Reproduce the entries verbatim; no pictures.

Dataset items
######

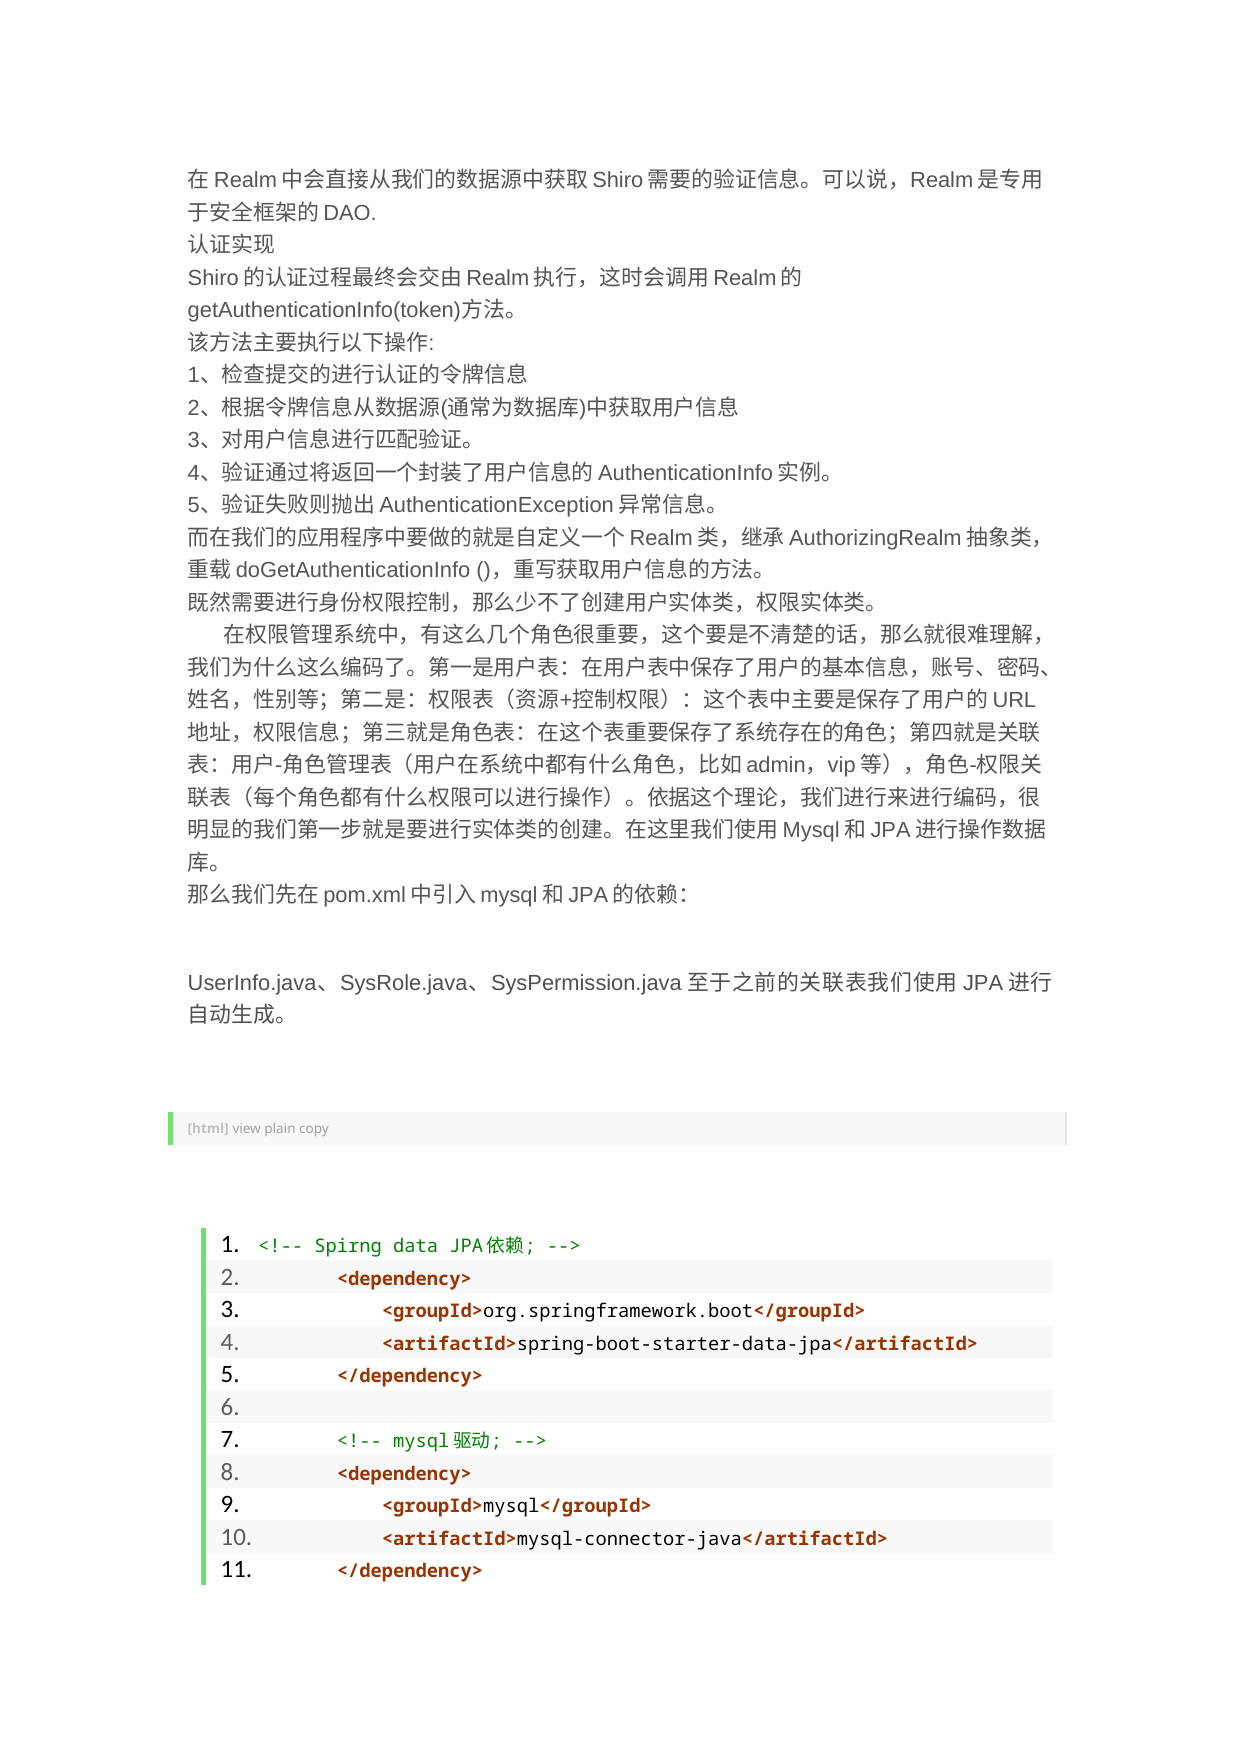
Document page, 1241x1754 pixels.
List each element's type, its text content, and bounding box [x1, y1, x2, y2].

list <groupId>org.springframework.boot</groupId> [206, 1293, 1053, 1325]
list </dependency> [206, 1553, 1053, 1585]
list <!-- Spirng data JPA依赖; --> [206, 1228, 1053, 1260]
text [187, 162, 1053, 909]
list <artifactId>spring-boot-starter-data-jpa</artifactId> [206, 1325, 1053, 1358]
list <dependency> [206, 1455, 1053, 1488]
list <!-- mysql驱动; --> [206, 1423, 1053, 1455]
text UserInfo.java、SysRole.java、SysPermission.java至于之前的关联表我们使用JPA进行自动生成。 [187, 964, 1053, 1029]
list <groupId>mysql</groupId> [206, 1488, 1053, 1520]
list <dependency> [206, 1260, 1053, 1293]
text [html] view plain copy [173, 1112, 1065, 1145]
list </dependency> [206, 1358, 1053, 1390]
list <artifactId>mysql-connector-java</artifactId> [206, 1520, 1053, 1553]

######

Finished exercise:
Document page, 1241x1754 pixels.
List each element's type, its text content, and bounding box [x1, y1, x2, y2].

list <groupId>org.springframework.boot</groupId> [206, 1293, 1053, 1325]
list </dependency> [206, 1553, 1053, 1585]
list <!-- Spirng data JPA依赖; --> [206, 1228, 1053, 1260]
text [187, 162, 1053, 909]
list <artifactId>spring-boot-starter-data-jpa</artifactId> [206, 1325, 1053, 1358]
list <dependency> [206, 1455, 1053, 1488]
list <!-- mysql驱动; --> [206, 1423, 1053, 1455]
text UserInfo.java、SysRole.java、SysPermission.java至于之前的关联表我们使用JPA进行自动生成。 [187, 964, 1053, 1029]
list <groupId>mysql</groupId> [206, 1488, 1053, 1520]
list <dependency> [206, 1260, 1053, 1293]
text [html] view plain copy [173, 1112, 1065, 1145]
list </dependency> [206, 1358, 1053, 1390]
list <artifactId>mysql-connector-java</artifactId> [206, 1520, 1053, 1553]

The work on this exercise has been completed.